Obama names Internet commerce expert to new economic board
President-elect Barack Obama on Wednesday announced the formation of an Economic Recovery Advisory Board, naming an economist with expertise in Internet policy as the board's staff director and chief economist.
The newly established economic advisory board will be expected to regularly brief Obama, Vice President-elect Joe Biden, and their economic team with independent, nonpartisan information and analysis that will help the administration formulate a plan for economic recovery. Obama named former Federal Reserve Chairman Paul Volcker as the board's chairman and Austan Goolsbee as staff director and chief economist of the board.
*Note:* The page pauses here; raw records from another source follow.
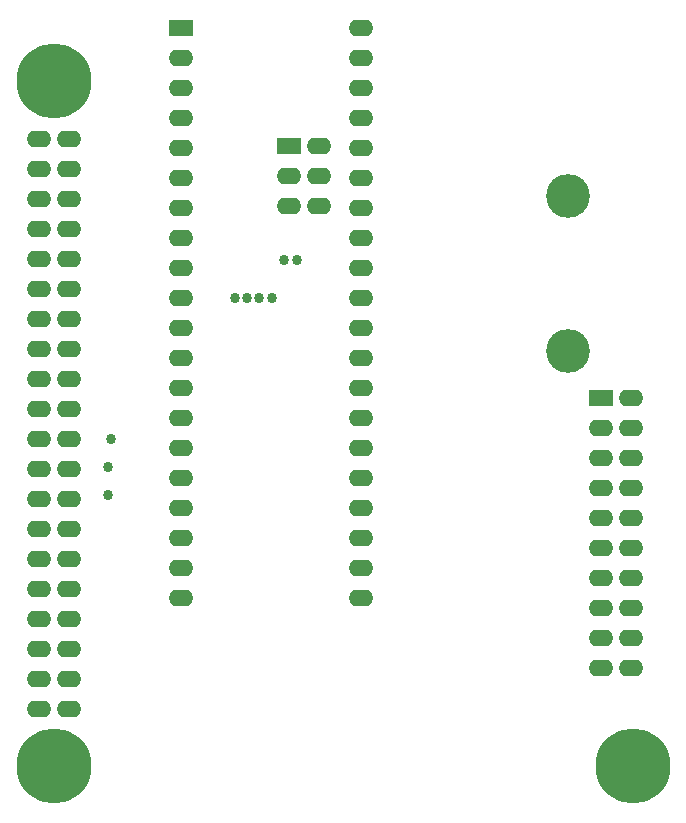
<source format=gbs>
G04 Layer_Color=8150272*
%FSLAX25Y25*%
%MOIN*%
G70*
G01*
G75*
%ADD88O,0.08100X0.05600*%
%ADD89C,0.25010*%
%ADD90C,0.14600*%
%ADD91O,0.08100X0.05600*%
%ADD92R,0.08100X0.05600*%
%ADD93C,0.03400*%
D88*
X118921Y133622D02*
D03*
X108921D02*
D03*
X118921Y143622D02*
D03*
X108921D02*
D03*
X118921Y153622D02*
D03*
X108921D02*
D03*
X118921Y163622D02*
D03*
X108921D02*
D03*
X118921Y173622D02*
D03*
X108921D02*
D03*
X118921Y183622D02*
D03*
X108921D02*
D03*
X118921Y193622D02*
D03*
X108921D02*
D03*
X118921Y203622D02*
D03*
X108921D02*
D03*
X118921Y213622D02*
D03*
X108921D02*
D03*
X118921Y223622D02*
D03*
X108921D02*
D03*
X118921Y233622D02*
D03*
X108921D02*
D03*
X118921Y243622D02*
D03*
X108921D02*
D03*
X118921Y253622D02*
D03*
X108921D02*
D03*
X118921Y263622D02*
D03*
X108921D02*
D03*
X118921Y273622D02*
D03*
X108921D02*
D03*
X118921Y283622D02*
D03*
X108921D02*
D03*
X118921Y293622D02*
D03*
X108921D02*
D03*
X118921Y303622D02*
D03*
X108921D02*
D03*
X118921Y313622D02*
D03*
X108921D02*
D03*
X118921Y323622D02*
D03*
X108921D02*
D03*
D89*
X114000Y114500D02*
D03*
Y342846D02*
D03*
X306913Y114500D02*
D03*
D90*
X285500Y252634D02*
D03*
Y304366D02*
D03*
D91*
X306500Y147000D02*
D03*
Y157000D02*
D03*
Y167000D02*
D03*
Y177000D02*
D03*
Y187000D02*
D03*
Y197000D02*
D03*
Y207000D02*
D03*
Y217000D02*
D03*
Y227000D02*
D03*
Y237000D02*
D03*
X296500Y147000D02*
D03*
Y157000D02*
D03*
Y167000D02*
D03*
Y177000D02*
D03*
Y187000D02*
D03*
Y197000D02*
D03*
Y207000D02*
D03*
Y217000D02*
D03*
Y227000D02*
D03*
X156500Y350500D02*
D03*
Y340500D02*
D03*
Y330500D02*
D03*
Y320500D02*
D03*
Y310500D02*
D03*
Y300500D02*
D03*
Y290500D02*
D03*
Y280500D02*
D03*
Y270500D02*
D03*
Y260500D02*
D03*
Y250500D02*
D03*
Y240500D02*
D03*
Y230500D02*
D03*
Y220500D02*
D03*
Y210500D02*
D03*
Y200500D02*
D03*
Y190500D02*
D03*
Y180500D02*
D03*
Y170500D02*
D03*
X216500Y360500D02*
D03*
Y350500D02*
D03*
Y340500D02*
D03*
Y330500D02*
D03*
Y320500D02*
D03*
Y310500D02*
D03*
Y300500D02*
D03*
Y290500D02*
D03*
Y280500D02*
D03*
Y270500D02*
D03*
Y260500D02*
D03*
Y250500D02*
D03*
Y240500D02*
D03*
Y230500D02*
D03*
Y220500D02*
D03*
Y210500D02*
D03*
Y200500D02*
D03*
Y190500D02*
D03*
Y180500D02*
D03*
Y170500D02*
D03*
X192500Y311000D02*
D03*
Y301000D02*
D03*
X202500Y321000D02*
D03*
Y311000D02*
D03*
Y301000D02*
D03*
D92*
X296500Y237000D02*
D03*
X156500Y360500D02*
D03*
X192500Y321000D02*
D03*
D93*
X132144Y204644D02*
D03*
X133000Y223500D02*
D03*
X132144Y214144D02*
D03*
X174500Y270500D02*
D03*
X178500D02*
D03*
X182500D02*
D03*
X186800D02*
D03*
X190700Y283000D02*
D03*
X195000D02*
D03*
M02*

</source>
Goolsbee is an economics professor at the University of Chicago Business School whose research focuses on the Internet, the new economy, government policy, and taxes. In his new role, Goolsbee will act as the primary liaison between the economic advisory board and the Obama administration. Obama also announced he is nominating Goolsbee to be one of the three members of his Council of Economic Advisers.
While Goolsbee's experience is largely academic, he served for a year as a special consultant for Internet policy for the Justice Department's antitrust division. He advised Obama during his 2004 Senate race and served as an economic adviser to Obama during the presidential campaign. Goolsbee's profile on the University of Chicago Web site indicates he is scheduled to teach a course called "Economics and Policy in the Telecom, Media and Technology Industries" in the spring of 2009.
Obama said he plans to announce the remaining members of the economic advisory board in the coming weeks. He said his administration will seek out economic advice from "innovative thinkers who may not always subscribe to conventional wisdom," whether they come from the high tech or manufacturing sectors.
The board, which was modeled after President Eisenhower's Foreign Intelligence Advisory Board, will serve for a two-year term, after which Obama will decide whether it is still necessary.